**What this task involves:**
Repeat the whole listing exactly, leaving nothing out.

- Opening Delimiter -

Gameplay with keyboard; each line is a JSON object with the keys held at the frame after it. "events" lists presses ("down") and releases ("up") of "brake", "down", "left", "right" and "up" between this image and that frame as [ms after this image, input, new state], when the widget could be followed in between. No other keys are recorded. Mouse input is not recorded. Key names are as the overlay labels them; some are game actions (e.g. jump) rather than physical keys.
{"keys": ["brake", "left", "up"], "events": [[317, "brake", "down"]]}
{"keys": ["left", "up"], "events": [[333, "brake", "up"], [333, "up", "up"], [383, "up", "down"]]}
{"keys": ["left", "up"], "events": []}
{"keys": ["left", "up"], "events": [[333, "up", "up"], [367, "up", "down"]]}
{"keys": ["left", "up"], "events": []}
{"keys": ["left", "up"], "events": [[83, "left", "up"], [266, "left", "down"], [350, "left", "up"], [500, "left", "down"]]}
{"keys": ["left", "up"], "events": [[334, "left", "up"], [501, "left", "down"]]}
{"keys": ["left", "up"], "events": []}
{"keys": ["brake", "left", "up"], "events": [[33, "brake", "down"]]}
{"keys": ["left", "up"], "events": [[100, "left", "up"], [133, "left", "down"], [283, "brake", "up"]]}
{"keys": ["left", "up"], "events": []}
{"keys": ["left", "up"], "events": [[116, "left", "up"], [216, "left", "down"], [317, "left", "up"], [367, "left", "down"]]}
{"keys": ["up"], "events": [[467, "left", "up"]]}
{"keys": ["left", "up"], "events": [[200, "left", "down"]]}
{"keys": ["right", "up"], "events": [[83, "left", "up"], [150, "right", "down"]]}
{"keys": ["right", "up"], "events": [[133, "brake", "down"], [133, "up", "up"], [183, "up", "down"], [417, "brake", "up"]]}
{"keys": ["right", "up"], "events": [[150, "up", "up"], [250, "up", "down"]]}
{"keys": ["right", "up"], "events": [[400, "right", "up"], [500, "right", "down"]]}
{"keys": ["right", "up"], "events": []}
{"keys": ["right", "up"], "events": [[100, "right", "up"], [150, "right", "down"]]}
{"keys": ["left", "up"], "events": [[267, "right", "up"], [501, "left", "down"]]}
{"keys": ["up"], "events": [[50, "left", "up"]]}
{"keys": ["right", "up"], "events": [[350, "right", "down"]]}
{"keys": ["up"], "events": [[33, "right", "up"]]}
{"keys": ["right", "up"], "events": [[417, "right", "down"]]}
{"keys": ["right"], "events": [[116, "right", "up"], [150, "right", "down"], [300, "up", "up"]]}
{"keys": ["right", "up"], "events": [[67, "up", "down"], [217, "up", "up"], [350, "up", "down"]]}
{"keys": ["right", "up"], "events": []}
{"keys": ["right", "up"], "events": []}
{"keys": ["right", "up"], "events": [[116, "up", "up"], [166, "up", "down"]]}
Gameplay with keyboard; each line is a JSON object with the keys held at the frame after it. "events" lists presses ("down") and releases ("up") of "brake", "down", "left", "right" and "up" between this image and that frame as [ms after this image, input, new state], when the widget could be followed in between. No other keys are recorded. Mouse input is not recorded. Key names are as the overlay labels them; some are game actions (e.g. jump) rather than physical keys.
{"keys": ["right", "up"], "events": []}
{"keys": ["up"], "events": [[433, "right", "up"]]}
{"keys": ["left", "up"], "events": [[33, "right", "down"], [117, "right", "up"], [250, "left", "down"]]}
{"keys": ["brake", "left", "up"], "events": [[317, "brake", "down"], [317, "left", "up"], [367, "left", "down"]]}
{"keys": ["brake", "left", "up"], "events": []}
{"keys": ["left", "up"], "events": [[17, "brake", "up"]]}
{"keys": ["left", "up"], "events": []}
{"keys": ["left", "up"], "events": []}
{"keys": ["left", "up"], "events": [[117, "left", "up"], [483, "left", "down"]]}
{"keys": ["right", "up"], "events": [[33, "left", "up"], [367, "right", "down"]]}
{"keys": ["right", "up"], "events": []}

- Closing Delimiter -

**Answer to this task:**
Gameplay with keyboard; each line is a JSON object with the keys held at the frame after it. "events" lists presses ("down") and releases ("up") of "brake", "down", "left", "right" and "up" between this image and that frame as [ms after this image, input, new state], when the widget could be followed in between. No other keys are recorded. Mouse input is not recorded. Key names are as the overlay labels them; some are game actions (e.g. jump) rather than physical keys.
{"keys": ["brake", "left", "up"], "events": [[317, "brake", "down"]]}
{"keys": ["left", "up"], "events": [[333, "brake", "up"], [333, "up", "up"], [383, "up", "down"]]}
{"keys": ["left", "up"], "events": []}
{"keys": ["left", "up"], "events": [[333, "up", "up"], [367, "up", "down"]]}
{"keys": ["left", "up"], "events": []}
{"keys": ["left", "up"], "events": [[83, "left", "up"], [266, "left", "down"], [350, "left", "up"], [500, "left", "down"]]}
{"keys": ["left", "up"], "events": [[334, "left", "up"], [501, "left", "down"]]}
{"keys": ["left", "up"], "events": []}
{"keys": ["brake", "left", "up"], "events": [[33, "brake", "down"]]}
{"keys": ["left", "up"], "events": [[100, "left", "up"], [133, "left", "down"], [283, "brake", "up"]]}
{"keys": ["left", "up"], "events": []}
{"keys": ["left", "up"], "events": [[116, "left", "up"], [216, "left", "down"], [317, "left", "up"], [367, "left", "down"]]}
{"keys": ["up"], "events": [[467, "left", "up"]]}
{"keys": ["left", "up"], "events": [[200, "left", "down"]]}
{"keys": ["right", "up"], "events": [[83, "left", "up"], [150, "right", "down"]]}
{"keys": ["right", "up"], "events": [[133, "brake", "down"], [133, "up", "up"], [183, "up", "down"], [417, "brake", "up"]]}
{"keys": ["right", "up"], "events": [[150, "up", "up"], [250, "up", "down"]]}
{"keys": ["right", "up"], "events": [[400, "right", "up"], [500, "right", "down"]]}
{"keys": ["right", "up"], "events": []}
{"keys": ["right", "up"], "events": [[100, "right", "up"], [150, "right", "down"]]}
{"keys": ["left", "up"], "events": [[267, "right", "up"], [501, "left", "down"]]}
{"keys": ["up"], "events": [[50, "left", "up"]]}
{"keys": ["right", "up"], "events": [[350, "right", "down"]]}
{"keys": ["up"], "events": [[33, "right", "up"]]}
{"keys": ["right", "up"], "events": [[417, "right", "down"]]}
{"keys": ["right"], "events": [[116, "right", "up"], [150, "right", "down"], [300, "up", "up"]]}
{"keys": ["right", "up"], "events": [[67, "up", "down"], [217, "up", "up"], [350, "up", "down"]]}
{"keys": ["right", "up"], "events": []}
{"keys": ["right", "up"], "events": []}
{"keys": ["right", "up"], "events": [[116, "up", "up"], [166, "up", "down"]]}
Gameplay with keyboard; each line is a JSON object with the keys held at the frame after it. "events" lists presses ("down") and releases ("up") of "brake", "down", "left", "right" and "up" between this image and that frame as [ms after this image, input, new state], when the widget could be followed in between. No other keys are recorded. Mouse input is not recorded. Key names are as the overlay labels them; some are game actions (e.g. jump) rather than physical keys.
{"keys": ["right", "up"], "events": []}
{"keys": ["up"], "events": [[433, "right", "up"]]}
{"keys": ["left", "up"], "events": [[33, "right", "down"], [117, "right", "up"], [250, "left", "down"]]}
{"keys": ["brake", "left", "up"], "events": [[317, "brake", "down"], [317, "left", "up"], [367, "left", "down"]]}
{"keys": ["brake", "left", "up"], "events": []}
{"keys": ["left", "up"], "events": [[17, "brake", "up"]]}
{"keys": ["left", "up"], "events": []}
{"keys": ["left", "up"], "events": []}
{"keys": ["left", "up"], "events": [[117, "left", "up"], [483, "left", "down"]]}
{"keys": ["right", "up"], "events": [[33, "left", "up"], [367, "right", "down"]]}
{"keys": ["right", "up"], "events": []}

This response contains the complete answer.